Reflexivity Insights vs Trading Signals
A question frequently asked by users is “are Reflexivity insights trading signals and if not, why?”
The answer to the first question is simple: no, Reflexivity insights are not trading signals.
A trading signal can be thought of as a recommendation that can be “blindly” followed since it takes into account all factors driving price action. On the other hand, Reflexivity insights are solely generated based on looking at historical data and does not account for externalities which have not previously been observed.
Whenever Reflexivity detects a change in a financial driver (micro or macro), it backtests the identified relationship to assess its consistency and robustness. If the tests prove to be significant, an insight is then generated. The insight then comes to life when human (user) and machine (Reflexivity) work together.
Take the Russian invasion of Ukraine coupled with the global recession, since events of this scale have not been simultaneously observed before, a lot of insights failed.

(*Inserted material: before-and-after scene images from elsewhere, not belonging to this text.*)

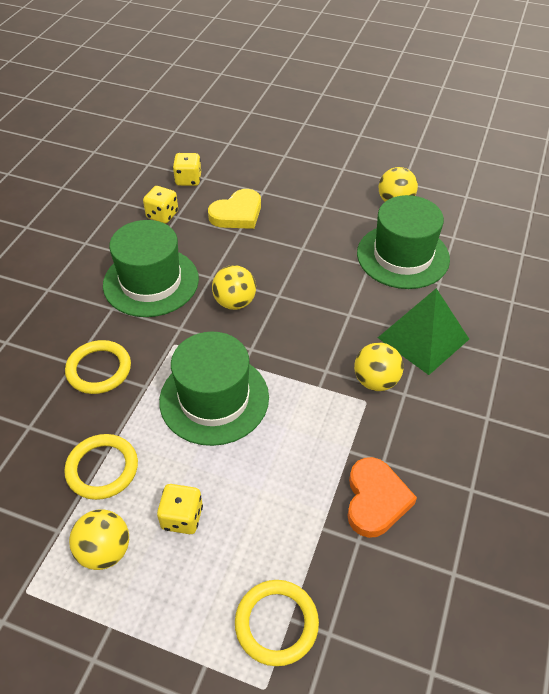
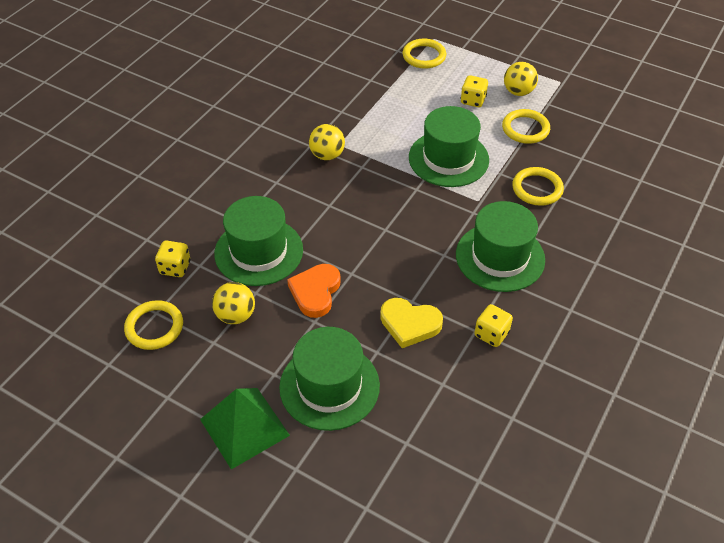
camera: 170 degrees left, 0 degrees up
yellow dice [173,153,201,186] -> yellow dice moved to [155,241,190,277]
yellow heart [208,189,261,229] -> yellow heart turned 135 degrees counterclockwise [380,298,443,348]
yellow ball [212,265,256,310] -> none
orange heart [347,457,417,538] -> orange heart moved to [287,264,341,318]
green pyramid [378,288,469,375] -> green pyramid moved to [200,388,290,469]
none -> yellow ring [124,300,183,350]
none -> green hat [279,327,380,431]

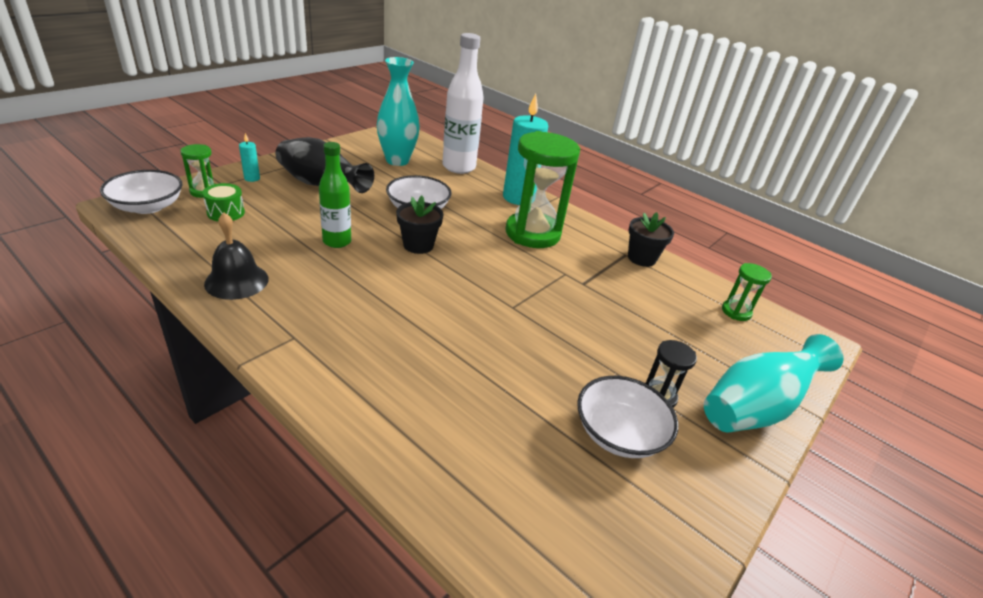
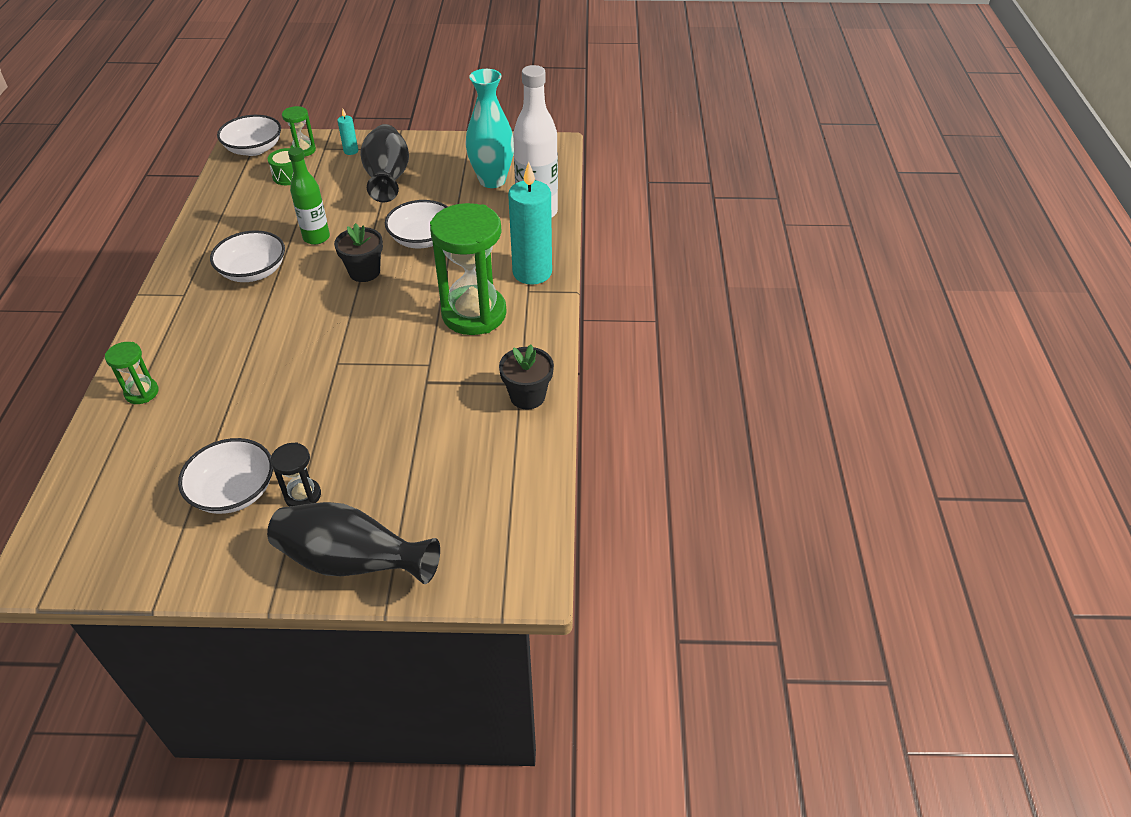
camera: 55 degrees right, 10 degrees up
black bell [204,212,269,300] -> none
turquoise vase [704,334,843,432] -> black vase [267,502,440,584]
green hourglass [722,263,772,321] -> green hourglass moved to [105,342,159,404]
none -> white bowl [210,230,285,282]

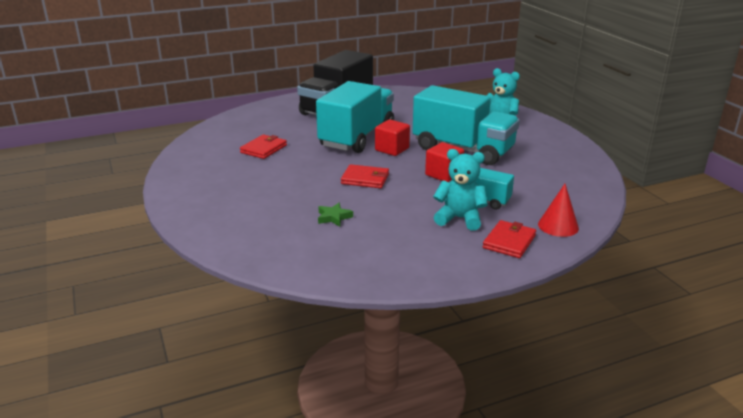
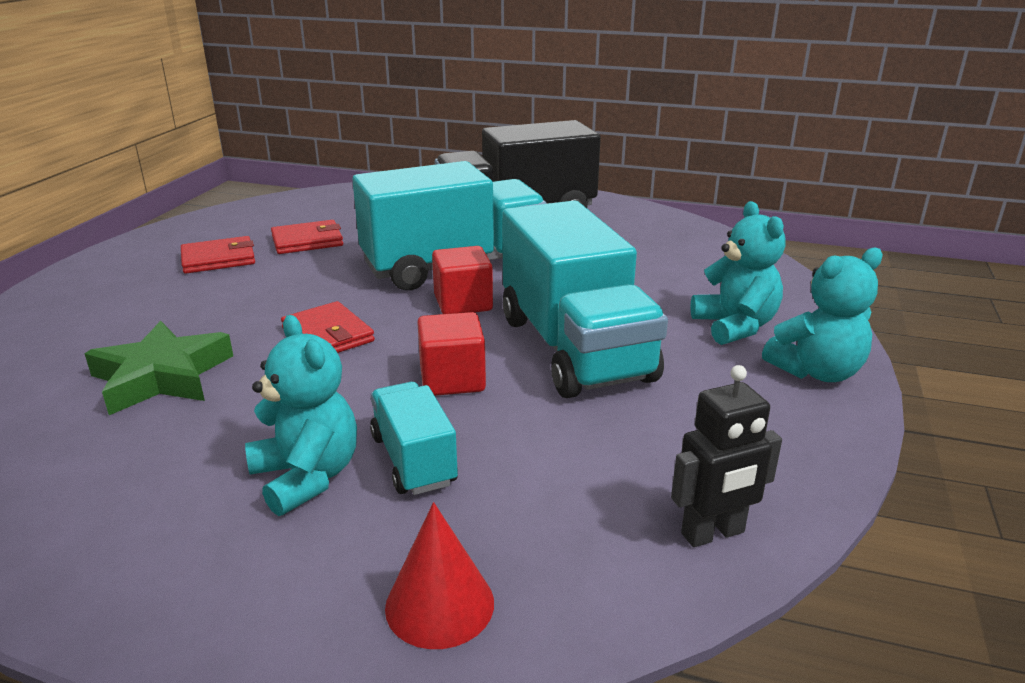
camera: 40 degrees right, 0 degrees up
green star [318,203,353,227] -> green star [84,321,233,415], size x1.96
red wallet [483,220,536,258] -> red wallet moved to [181,236,255,274]
none -> black robot [671,365,782,547]
none -> turquoise teddy bear [762,247,883,382]

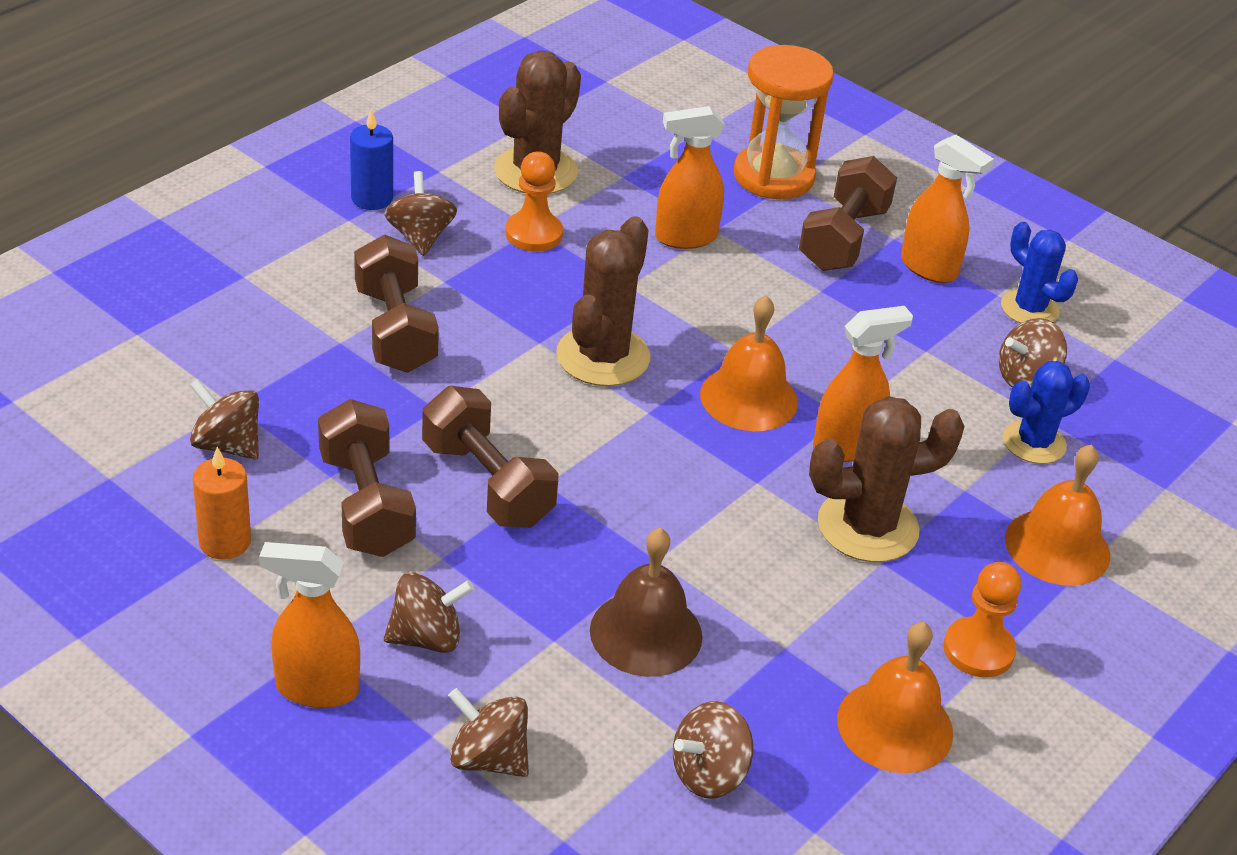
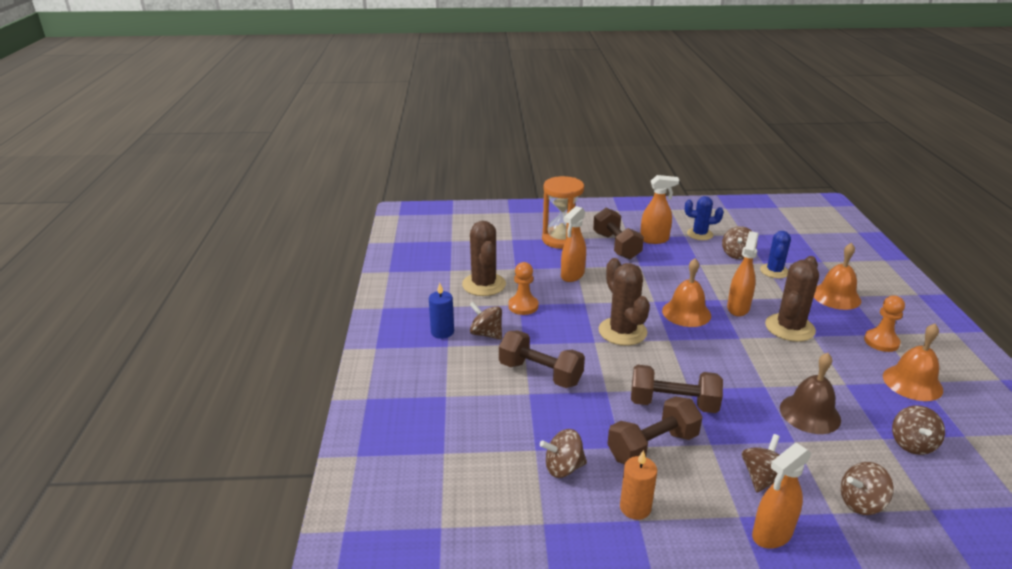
camera: 40 degrees left, 10 degrees down
brown dumbbell [318,399,416,557] -> brown dumbbell turned 60 degrees counterclockwise [607,396,703,464]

Specifically, any insights suggesting upside failed because markets were purely driven by macro events and given a potential world war, markets were going down. In this case, using the insight as a signal would have led to your portfolio losing (even more) money.
However, had you used insights as perspective, you would notice that all bullish insights are failing, no matter the driver. Hence it might be a good idea to sit out of the market.
Essentially, insights are best used when the user supplements them with real time information like company fundamentals, competitor analysis and the macro picture.
For example, the TLI (an aggregation of insights across 5000 US stocks) has been suggesting potential downside over the last few weeks. This can be seen on the graph below, specifically the red lines.
Had you used this as a signal, you would have probably sold your position in US stocks the first time the indicator dipped into bearish territory. However, since the indicator is generated based on looking at historical data, it did not take into account real time information. Factors such as a cooler CPI and PPI release, strong earnings from a variety of companies and continued strength on the consumer side - all positive news for the market.
Therefore, had you sold your positions, you would have lost out on the rally and upside observed over the last few weeks.
The insight you can get out of this is that - get your stop losses ready because downside COULD be around the corner.
Reflexivity insights help give you another perspective into potential market price action. It's then up to you to evaluate whether the perspective is valid and if not, why is it not valid. Answering questions like these can help you make more informed decisions, taking into account the entire picture, reducing your risk.
Lastly, in the scenario where Reflexivity generates a bullish insight and a bearish insight for the same stock simultaneously, your input is necessary. Especially because insights are mutually exclusive, they are not dependent on each other. Firstly, analyse the differences between the 2 insights: number of stars, historical occurrences, backtesting returns. Through this process you should be able to decipher which insight has more weighting.
Then you can supplement the insights with other information - what are other tools saying, what’s happening in the news, how has the sector historically performed.
All in all, Reflexivity is there to assist you in your investing decisions, not tell you what to do. That’s why we called it Copilot, not autopilot.